The IRAS 1 Jy sample of ultraluminous infrared galaxies. II. Optical spectroscopy.
KIM D.-C., VEILLEUX S. and SANDERS D.B.
Abstract (from CDS):
This is the second paper in a series discussing the properties of ultraluminous infrared galaxies (ULIGs: LIR > 1012L☉; H0 = 75 km.s–1 Mpc–1 and q0 = 0.0) from the 1 Jy sample of Kim. This paper presents the first results of a spectroscopic survey at optical wavelengths of a randomly selected subset of 45 ULIGs from Kim & Sanders. These new data are combined with previous data from Veilleux et al. to determine the spectral properties of luminous infrared galaxies (LIGs) with LIR ~ 1010.5-1013L☉. We find that the fraction of Seyfert galaxies among LIGs increases dramatically above LIR ~ 1012.3L☉–nearly one-half of the galaxies with LIR > 1012.3L☉ present Seyfert characteristics. Many of the optical properties of these Seyfert galaxies are consistent with the presence of genuine active galactic nuclei (AGNs) in the cores of these objects. The continuum colors and strengths of the stellar Hβ and Mg I b features in and out of the nuclei of ULIGs indicate that star formation has recently (∼107 yr) taken place in the nuclear and circumnuclear regions of many of these objects. As expected, photoionization by hot stars appears to be the dominant source of ionization in the objects with H II region-like spectra.

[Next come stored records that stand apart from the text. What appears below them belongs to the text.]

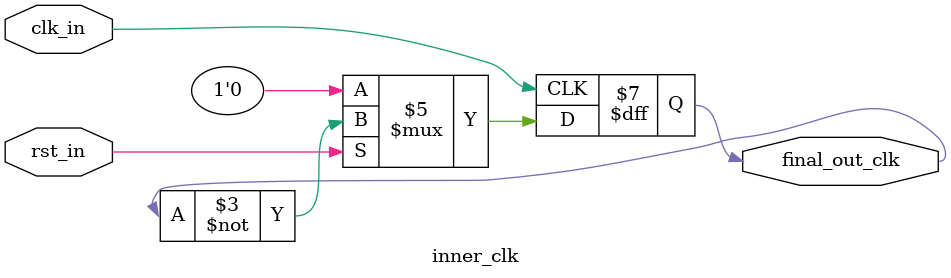
<source format=v>
`timescale 1ns / 1ps
module inner_clk(
    input clk_in,
    input rst_in,
    output reg final_out_clk
    );

always @ (posedge clk_in)
begin
if (~rst_in) final_out_clk <= 0;
else final_out_clk <= ~final_out_clk;
end

endmodule

</source>
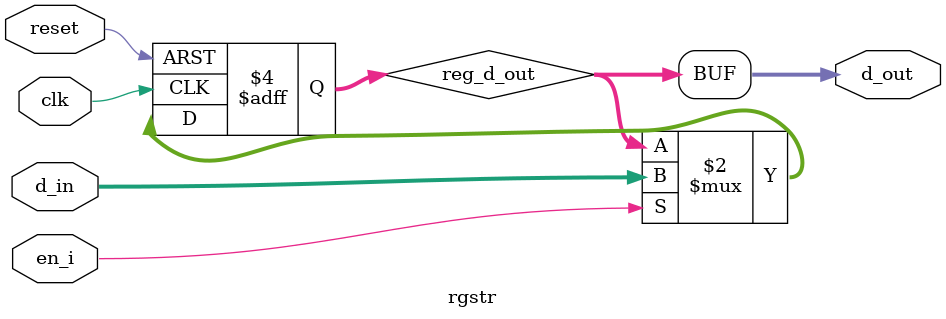
<source format=v>
module rgstr(
    input  wire                  clk,
    input  wire                  reset,
    input  wire                  en_i,
    input  wire [15:0]           d_in,
    output wire [15:0]           d_out
);

    reg [15:0] reg_d_out;
    assign d_out = reg_d_out;

    always @(posedge clk or posedge reset) begin
        if(reset) begin
            reg_d_out <= 16'b0;
        end else begin
            if(en_i) reg_d_out <= d_in;
        end
    end

endmodule

</source>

Evidence is presented that the ionization source in infrared-selected galaxies with nuclear LINER-like spectra (38% of the ULIGs in our sample) is likely to be shocks or of stellar origins rather than AGNs. Shock ionization associated with starburst-driven outflows may also explain the LINER-like emission detected outside the nuclei of some galaxies. No significant differences are found between the mean color excess of ULIGs and that of IRAS galaxies of lower infrared luminosity. However, in contrast to what was found in low-luminosity infrared galaxies, the color excess in the nuclei of ULIGs does not seem to depend on spectral types. The reddening in ULIGs is generally observed to decrease with distance from the nucleus as in their low-luminosity counterparts. In less than 1/5 of the ULIGs in our sample, we observe clear cases of inverted reddening profiles, nearly all of which are optically classified low-ionization nuclear emitting regions (LINERs). These profiles may reflect the actual dust distribution in these objects or may be due to complex optical depth effects.